Davis Chandler
Founder and Co-Director
Davis Chandler, LICSW (they/them)was clinically trained at the Smith School for Social and graduated in 2011. They have worked in a community mental health setting with children, families and adults; for a small nonprofit working with adults experiencing extreme mind states and major life disruptions and currently maintain a private practice with the Center for Psychotherapy and Social Justice in Northampton. They are a co-director of Translate Gender, an advocacy, education and therapy nonprofit working towards gender justice. They are also adjunct faculty at the Smith School for Social Work.
Their clinical work exclusively serves erotically marginalized communities – queer, trans, nonbinary, poly and kink identified clients, families and relationships. Their areas of interest include: nonbinary and trans identities, alternative family structures, issues concerning sexuality or sexual practices, queer family building, fertility issues, trauma, grief and loss. The models they operate from are: abolitionist, social justice, anti-oppression, intersectional, transfeminist, dialogic and relational. The heart of their work is social justice/decolonization and it is their mission to disrupt and resist white supremacy, patriarchy, cissexism, ableism, heterosexism, fatphobia and all systems of oppression.
Madeline Nussbaum
Founder and Co-Director
Madeline (Maddy) Nussbaum, LICSW (she/her) graduated from Smith College School for Social Work in 2011. Madeline has a grounded, thoughtful, and relational style. She believes that therapy should help you access your innate intuition and insight, and that the therapist's role is to provide support and guidance through that process. Madeline’s work is deeply informed by social justice and she is committed to helping people feel empowered while examining the structures and systems in place that create marginalization. She draws on narrative, relational, feminist, and transfeminist approaches in therapy and weaves in evidence based practices such as EMDR (eye movement desensitization reprocessing) , IFS, and CBT when needed.

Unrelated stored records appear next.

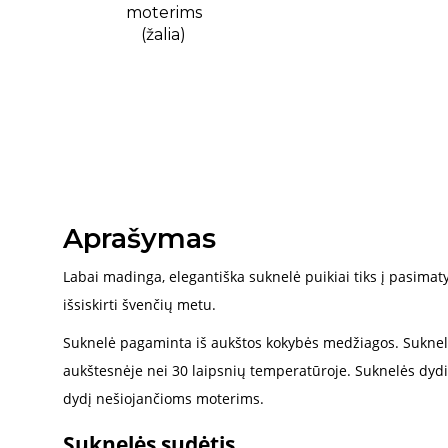
Aprašymas
Labai madinga, elegantiška suknelė puikiai tiks į pasimaty
išsiskirti švenčių metu.
Suknelė pagaminta iš aukštos kokybės medžiagos. Sukne
aukštesnėje nei 30 laipsnių temperatūroje. Suknelės dydis 
dydį nešiojančioms moterims.
Suknelės sudėtis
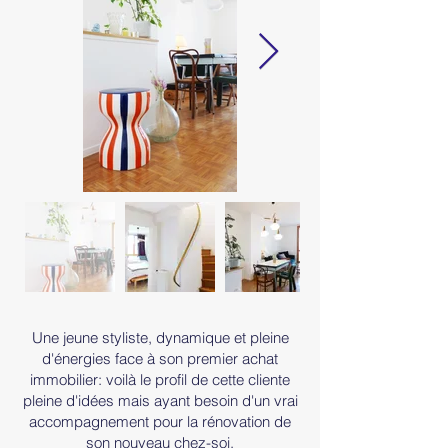
Une jeune styliste, dynamique et pleine
d'énergies face à son premier achat
immobilier: voilà le profil de cette cliente
pleine d'idées mais ayant besoin d'un vrai
accompagnement pour la rénovation de
son nouveau chez-soi.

Prior to private practice at the CSPJ, Madeline worked at Northampton Sex Therapy Associates and in community mental health, specializing in the intersections of gender, sexuality, and experiences of trauma. Madeline strives to create a comfortable atmosphere in sessions and is sensitive to helping people who have had negative experiences in therapy in the past.
Shannon Sennott
Founder and Co-Director
Shannon Sennott, LICSW, CST (she/her) is a sex therapist and educator, gender justice activist, and a LGBTQAI family therapist who was clinically trained at the Smith School for Social Work and the Eastern Group Psychotherapy Society in New York City. She currently resides and practices in the unceded ancestral homeland of the Norwottuck and Pocumtuck peoples in the Kwinitekw (Connecticut) River Valley of Massachusetts, however, she lived in New York City for over a decade and during that time co-founded the advocacy and education organization, Translate Gender, Inc.
Sennott is adjunct faculty at Smith School for Social Work teaching sex therapy theory/practice and family theory, as well as, maintains a private practice at the Center for Psychotherapy and Social Justice. She utilizes transfeminist, narrative, and dialogic therapeutic approaches in her work with adolescents, individuals, polyships/partnerships and trans families. Sennott's specialization extends to working with polyamorous ecosystems (systems of two or more people/spaces/non-human relatives who are in physical, sexual, intimate, emotional and erotic connection), alternative family constellations, eco-erotic sexual practices and relationship configurations, and kink and BDSM practices. Included in her practice, Sennott offers clinical supervision, clinical training, and therapeutic intensives. She has contributed numerous articles and chapters for publication and is co-author of the clinical guide, Sex Therapy with Erotically Marginalized Clients: Nine Principles of Clinical Support published by Routledge Press.